Before two deputy U.S. marshals hauled Heckenkamp away, he threatened legal action against the judge. "I will hold you personally liable," he said. "I will seek damages for every hour that I'm in custody."

Two years is a lotta hours. Wonder if the court will bill him now? Because he's guilty.

Prosecutors agreed to recommend no more than two years in prison, and not to seek restrictions on Heckenkamp's employment-related use of computers and the Internet in the period of court supervision likely to follow any prison term.

The hacker will get credit for approximately eight months of time that he spent in custody in 2002, after he fired his lawyer to clear the way for a series of unusual legal challenges that only served to perplex and anger federal judges in two jurisdictions.

Among other gambits, Heckenkamp had argued that the government lacked standing to prosecute anyone, and that the indictments in the case referred to a different defendant: they spelled his name in all capital letters, while he spells it with the first letter capitalized and subsequent letters in lower case. Angered by the arguments, federal judge James Ware declared Heckenkamp a flight risk and ordered him arrested in the courtroom. He was released on bail, months later, only after accepting legal representation again.

Two years ago I said:

This contemptible little turd needs to be put up on that bench and had his "guilty" sentence read loud and proud on national TV, with a nice close-up on his face, so everybody can see just what can happen if you think it's a game to go making life miserable for overworked site admins at high-profile commercial websites.

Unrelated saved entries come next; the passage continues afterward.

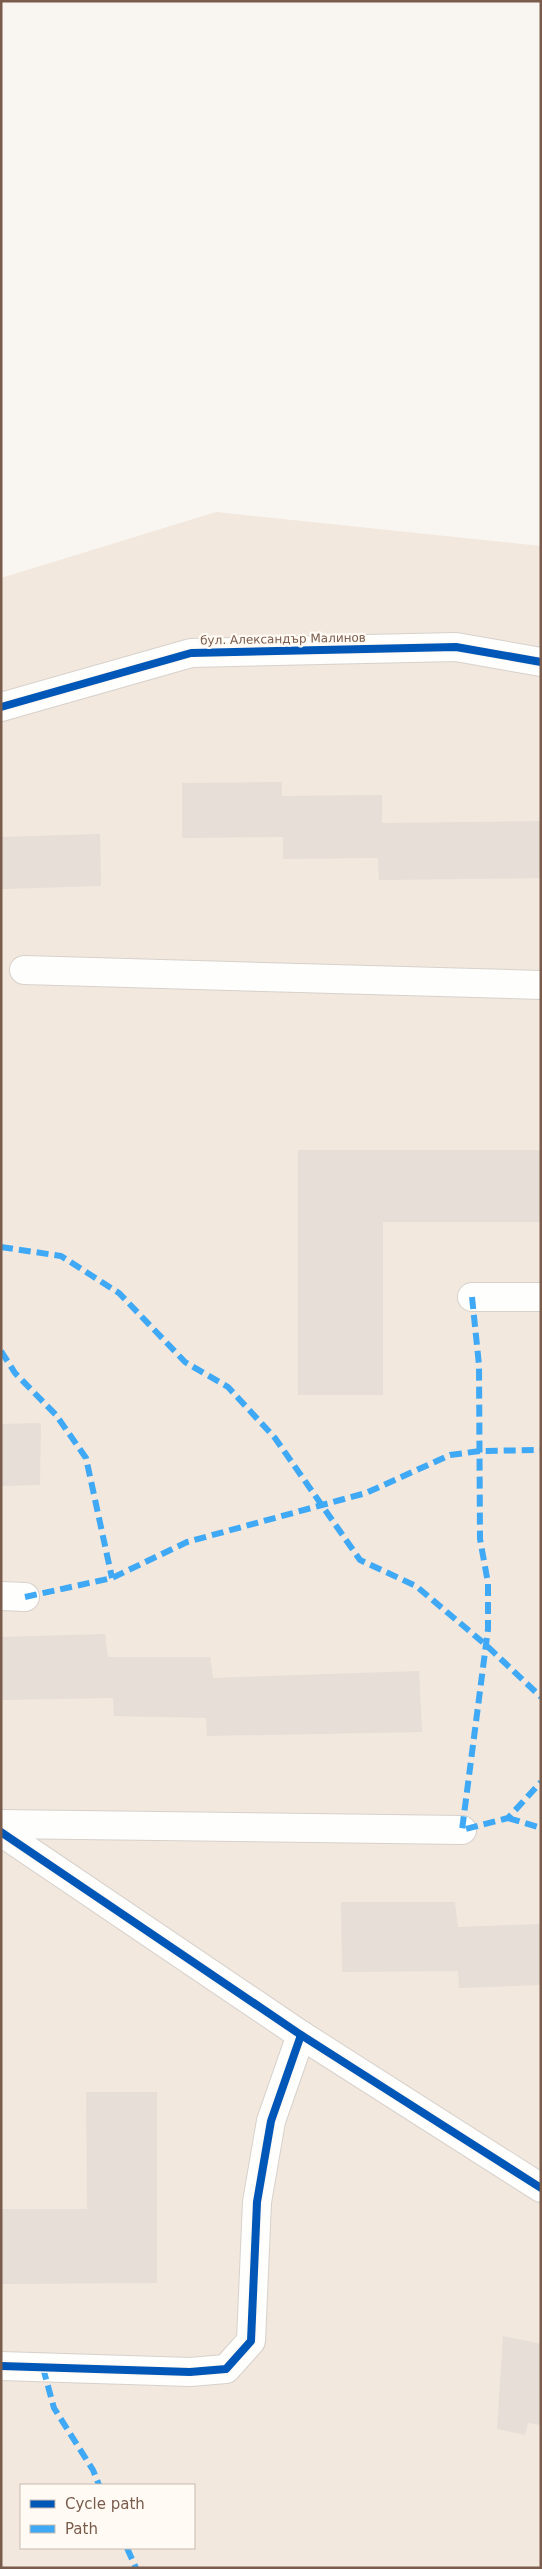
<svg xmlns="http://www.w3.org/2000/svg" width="542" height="2569" font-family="'DejaVu Sans',sans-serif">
<rect width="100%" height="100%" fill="#f9f5f0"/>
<path fill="#f2e8de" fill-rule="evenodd" d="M216,512l325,34v2022h-540v-1990zM21,2485h173v63h-173z"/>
<g fill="#e6ded7">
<polygon points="282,782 282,796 382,795 382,823 541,821 541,878 379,880 378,858 283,859 283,837 182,838 182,783"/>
<polygon points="100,834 101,886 1,889 1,837"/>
<polygon points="298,1150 541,1150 541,1222 383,1222 383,1395 298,1395"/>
<polygon points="41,1423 40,1485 1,1486 1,1424"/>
<polygon points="105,1634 108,1657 210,1657 213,1678 419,1671 422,1732 207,1736 206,1718 114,1716 113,1698 1,1700 1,1637"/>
<polygon points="341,1902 455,1902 458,1927 541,1924 541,1985 459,1988 458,1971 342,1972"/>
<polygon points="86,2092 157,2092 157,2283 1,2284 1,2209 87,2209"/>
<polygon points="503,2336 541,2344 541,2425 528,2423 525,2435 497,2429"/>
</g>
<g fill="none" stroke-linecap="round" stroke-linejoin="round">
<g stroke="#d7d1cb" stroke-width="30">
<g id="minor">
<polyline points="1,707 191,653 456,647 541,662"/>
<polyline points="24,970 541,985"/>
<polyline points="472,1297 541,1297"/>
<polyline points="1,1596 25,1597"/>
<polyline points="1,1824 462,1830"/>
<polyline points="1,1832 301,2035 541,2188"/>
<polyline points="1,2366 190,2372 226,2369 251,2341 257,2202 271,2121 301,2035"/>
</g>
</g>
<use href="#minor" stroke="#fefefd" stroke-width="28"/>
<g stroke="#3fa9f5" stroke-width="6" stroke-dasharray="12 6" stroke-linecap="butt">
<polyline points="1,1247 61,1256 119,1293 185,1362 228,1387 275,1438 360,1560 416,1586 486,1645 541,1697"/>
<polyline points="472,1297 479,1365 480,1539 488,1583 488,1629 462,1830 508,1818 541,1782"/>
<polyline points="1,1351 15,1373 56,1415 86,1458 112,1578"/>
<polyline points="25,1597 112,1578 187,1542 366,1493 450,1455 480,1451 541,1450"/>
<polyline points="508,1818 541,1828"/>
<polyline points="43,2368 54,2408 93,2470 99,2485"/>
<polyline points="127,2548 136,2568"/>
</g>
<g stroke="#fffaf3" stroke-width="11">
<g id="cycleway">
<polyline points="1,707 191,653 456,647 541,662"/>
<polyline points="1,1832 301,2035 541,2188"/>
<polyline points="1,2366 190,2372 226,2369 251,2341 257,2202 271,2121 301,2035"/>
</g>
</g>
<use href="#cycleway" stroke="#0057b8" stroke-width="8"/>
</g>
<g text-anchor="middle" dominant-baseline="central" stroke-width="4.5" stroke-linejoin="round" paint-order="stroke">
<g font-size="12" fill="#7a5c4d" stroke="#fffaf3">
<text transform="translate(283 639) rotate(-1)">бул. Александър Малинов</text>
</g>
</g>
<rect width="542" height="2569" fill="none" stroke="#7a5c4d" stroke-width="5"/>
<rect x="20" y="2484" width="175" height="65" fill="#fffaf3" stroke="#cabbb1"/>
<rect x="30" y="2500" width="25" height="8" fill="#0057b8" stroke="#cabbb1"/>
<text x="65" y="2509" font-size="15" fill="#7a5c4d">Cycle path</text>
<rect x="30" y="2525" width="25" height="8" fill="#3fa9f5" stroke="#cabbb1"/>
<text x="65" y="2534" font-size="15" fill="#7a5c4d">Path</text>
</svg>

If only we could, wouldn't we throw the book at hurricanes and floods and earthquakes for all the damage they do? We have to budget for them and buy insurance policies to cover them, because we can't do a thing to control them. We also have to budget for and insure ourselves against hackers, and yet we can control them. They're not a natural disaster, they're people. And that means they can be caught and punished.

I just want to see one of these kids' cocky little asses worked over with a potato peeler and a bag of rock salt, and photos of the results posted to every newsgroup and mischief-making web forum on the net. The fear of God is a wonderful thing, especially when put into someone who has no concept of it.

Seems things have worked out pretty well accordingly, as widely read as SecurityFocus and other sites carrying this story are. As this article notes:

In a 2002 jailhouse interview with SecurityFocus, Heckenkamp claimed that hackers had penetrated his dorm-room computer and used it to crack other systems. "Some of these companies I had never even heard of before I was charged," said Heckenkamp. A similar theme dominated a website set up by supporters and maintained by Heckenkamp's father, coloring the hacker an "innocent scapegoat of a restless, unrelenting and desperate FBI, caught in the middle of a 21st century spin-off of McCarthyism."

That website could no longer be reached Monday.

I love it. On top of the implicit invincibility hackers feel in themselves, there's the careless bandying about of the word "McCarthyism" in which we've indulged more and more for the past couple of decades. Now it's gotten to the point where the term is so diluted that nobody can even conceive that someone they know might in fact merit investigation. Remember the "Free Mike Hawash" campaign?

Sometimes justice does indeed prevail, against all valiant efforts.